Did anyone see the recent PBS Bill Moyers special on the "addiction epidemic"?

We were treated to this fashionably liberally concerned hack piece back at rehab. The propagada included doctors' grave diagnosis of addiction as an incurable "disease"--an essential, genetic, thing-before-social-relations-and-material-conditions. There was the dirty titillation of two addicts-on-the-street comparing the rush of heroin to sexual orgasm. There were the dramatics of personal narratives by actual drug users, whose real tragedies and damaged lives are demeaned and exploited by the camera. There was plaintive Bill in his neatly decked-out living room, whose son's own story drew his attention to the woes and plight of the "addicted".
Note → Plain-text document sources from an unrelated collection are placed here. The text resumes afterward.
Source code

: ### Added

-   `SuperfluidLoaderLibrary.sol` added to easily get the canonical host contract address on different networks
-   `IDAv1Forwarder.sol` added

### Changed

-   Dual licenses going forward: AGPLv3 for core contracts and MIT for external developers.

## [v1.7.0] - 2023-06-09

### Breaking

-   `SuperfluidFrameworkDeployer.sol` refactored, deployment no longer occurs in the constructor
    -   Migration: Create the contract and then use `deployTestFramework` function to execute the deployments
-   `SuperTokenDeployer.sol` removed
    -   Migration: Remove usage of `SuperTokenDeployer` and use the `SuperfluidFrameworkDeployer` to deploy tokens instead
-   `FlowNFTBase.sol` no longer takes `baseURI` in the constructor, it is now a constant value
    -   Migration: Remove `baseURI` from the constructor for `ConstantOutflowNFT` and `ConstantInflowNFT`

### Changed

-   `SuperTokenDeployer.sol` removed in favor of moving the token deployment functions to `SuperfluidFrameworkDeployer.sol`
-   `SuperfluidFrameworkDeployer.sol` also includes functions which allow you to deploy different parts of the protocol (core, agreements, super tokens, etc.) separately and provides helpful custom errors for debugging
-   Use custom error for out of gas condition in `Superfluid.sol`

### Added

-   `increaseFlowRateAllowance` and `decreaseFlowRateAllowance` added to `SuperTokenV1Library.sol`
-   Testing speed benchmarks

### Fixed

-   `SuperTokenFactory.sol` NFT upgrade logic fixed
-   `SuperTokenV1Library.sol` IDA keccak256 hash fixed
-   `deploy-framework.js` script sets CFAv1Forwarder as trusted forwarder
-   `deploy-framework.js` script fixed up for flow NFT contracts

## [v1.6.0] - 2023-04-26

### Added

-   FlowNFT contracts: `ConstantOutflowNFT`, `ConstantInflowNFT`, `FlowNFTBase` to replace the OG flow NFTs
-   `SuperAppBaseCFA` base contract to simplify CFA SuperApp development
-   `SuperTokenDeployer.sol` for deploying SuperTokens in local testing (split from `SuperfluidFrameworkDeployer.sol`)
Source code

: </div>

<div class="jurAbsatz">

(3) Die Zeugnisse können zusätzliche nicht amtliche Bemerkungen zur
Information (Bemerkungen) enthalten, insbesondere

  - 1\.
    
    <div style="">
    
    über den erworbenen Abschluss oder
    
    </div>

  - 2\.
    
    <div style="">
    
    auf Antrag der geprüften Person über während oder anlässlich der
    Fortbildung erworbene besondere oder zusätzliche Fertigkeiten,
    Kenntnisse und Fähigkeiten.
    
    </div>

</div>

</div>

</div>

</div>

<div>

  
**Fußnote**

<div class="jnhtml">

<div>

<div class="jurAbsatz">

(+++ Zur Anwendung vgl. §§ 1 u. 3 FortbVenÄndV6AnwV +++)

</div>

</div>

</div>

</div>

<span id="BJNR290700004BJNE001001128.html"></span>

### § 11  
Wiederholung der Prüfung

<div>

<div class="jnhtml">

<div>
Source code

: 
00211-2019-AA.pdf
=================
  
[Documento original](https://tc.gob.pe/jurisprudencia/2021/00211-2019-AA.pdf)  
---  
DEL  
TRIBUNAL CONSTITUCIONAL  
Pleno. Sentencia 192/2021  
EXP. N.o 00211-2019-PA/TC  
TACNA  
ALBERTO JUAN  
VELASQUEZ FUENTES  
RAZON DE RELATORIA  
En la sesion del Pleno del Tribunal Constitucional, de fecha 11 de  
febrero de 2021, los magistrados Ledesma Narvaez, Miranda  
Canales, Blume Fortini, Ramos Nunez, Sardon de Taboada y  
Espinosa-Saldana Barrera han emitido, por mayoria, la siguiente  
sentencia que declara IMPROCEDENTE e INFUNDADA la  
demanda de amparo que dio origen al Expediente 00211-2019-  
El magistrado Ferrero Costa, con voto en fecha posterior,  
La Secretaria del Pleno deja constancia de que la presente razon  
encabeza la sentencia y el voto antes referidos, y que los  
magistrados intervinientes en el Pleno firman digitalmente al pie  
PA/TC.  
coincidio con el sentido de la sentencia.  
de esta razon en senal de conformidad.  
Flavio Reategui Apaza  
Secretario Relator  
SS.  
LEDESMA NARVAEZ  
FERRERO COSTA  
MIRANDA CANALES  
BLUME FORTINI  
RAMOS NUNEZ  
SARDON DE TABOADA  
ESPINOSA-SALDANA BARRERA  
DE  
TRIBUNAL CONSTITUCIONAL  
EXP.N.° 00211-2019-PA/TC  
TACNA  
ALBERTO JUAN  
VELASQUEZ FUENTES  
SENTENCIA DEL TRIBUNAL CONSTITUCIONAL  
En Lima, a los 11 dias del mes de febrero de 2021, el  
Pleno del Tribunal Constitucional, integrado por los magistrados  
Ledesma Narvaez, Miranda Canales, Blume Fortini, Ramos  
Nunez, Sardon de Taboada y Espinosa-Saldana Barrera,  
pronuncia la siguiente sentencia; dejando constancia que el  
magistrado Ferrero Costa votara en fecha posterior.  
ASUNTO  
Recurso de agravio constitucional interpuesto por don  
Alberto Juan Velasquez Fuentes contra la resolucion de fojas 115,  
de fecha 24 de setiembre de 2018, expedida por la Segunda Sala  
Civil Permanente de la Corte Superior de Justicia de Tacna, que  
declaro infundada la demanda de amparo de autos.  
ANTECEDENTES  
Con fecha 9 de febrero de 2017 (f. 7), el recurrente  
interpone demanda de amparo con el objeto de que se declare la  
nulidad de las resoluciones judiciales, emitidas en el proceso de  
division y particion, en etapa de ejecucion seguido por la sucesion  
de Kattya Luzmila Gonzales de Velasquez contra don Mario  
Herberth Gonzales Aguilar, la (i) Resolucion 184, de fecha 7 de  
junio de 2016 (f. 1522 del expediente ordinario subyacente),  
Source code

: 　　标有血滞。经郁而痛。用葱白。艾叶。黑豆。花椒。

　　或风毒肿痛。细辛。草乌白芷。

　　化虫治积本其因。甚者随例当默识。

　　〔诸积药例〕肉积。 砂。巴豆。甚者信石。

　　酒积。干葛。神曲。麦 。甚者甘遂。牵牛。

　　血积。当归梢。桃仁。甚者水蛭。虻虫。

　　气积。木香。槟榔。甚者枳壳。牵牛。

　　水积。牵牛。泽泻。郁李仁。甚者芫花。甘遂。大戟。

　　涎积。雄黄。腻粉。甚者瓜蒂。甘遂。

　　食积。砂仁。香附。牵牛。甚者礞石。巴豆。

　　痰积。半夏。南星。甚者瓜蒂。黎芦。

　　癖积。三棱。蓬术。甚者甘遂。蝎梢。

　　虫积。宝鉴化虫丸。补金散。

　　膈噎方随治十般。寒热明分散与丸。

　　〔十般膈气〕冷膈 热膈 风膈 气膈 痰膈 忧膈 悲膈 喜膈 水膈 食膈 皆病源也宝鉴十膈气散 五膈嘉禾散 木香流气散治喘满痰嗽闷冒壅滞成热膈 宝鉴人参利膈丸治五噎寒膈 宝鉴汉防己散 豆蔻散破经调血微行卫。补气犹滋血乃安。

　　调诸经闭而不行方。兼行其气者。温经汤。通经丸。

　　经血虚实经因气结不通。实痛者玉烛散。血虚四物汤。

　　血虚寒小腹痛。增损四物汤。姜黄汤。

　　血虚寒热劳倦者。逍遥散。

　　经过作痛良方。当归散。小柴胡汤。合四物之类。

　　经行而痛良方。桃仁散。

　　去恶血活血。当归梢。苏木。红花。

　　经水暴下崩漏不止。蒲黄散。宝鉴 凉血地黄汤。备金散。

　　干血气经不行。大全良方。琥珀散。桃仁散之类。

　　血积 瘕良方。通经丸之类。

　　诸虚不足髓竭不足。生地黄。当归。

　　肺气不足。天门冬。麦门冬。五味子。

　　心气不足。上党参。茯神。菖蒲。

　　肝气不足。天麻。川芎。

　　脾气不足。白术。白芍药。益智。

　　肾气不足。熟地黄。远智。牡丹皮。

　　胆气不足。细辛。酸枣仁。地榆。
The way I see it, from my experience of it, "addiction" is *ultimately* a superstructural affair, expressive of a crisis of material conditions and social relations. It is not wholly a neurobiological affair, and the tautological function of medical speculation ("addiction" is a "mystery") only serves to perputuate a recovery industry of, among other things, expensive treatment centers for those who can afford them, methadone clinics for minorities and the poor (to support the clinics' owners' rich lifestyles), and the self-help genre, the method of whose steps to success propagates itself everywhere from the popular capitalist-peppy works of Stephen Covey and Anthony Robbins to ever-new taxonomies of addiction (sexaholic, overeater, excercise addict, and now: internet addict).

Excuse me if this is out of left-field. I just had to process those feelings (no more stinking thinking for me!). Thank you.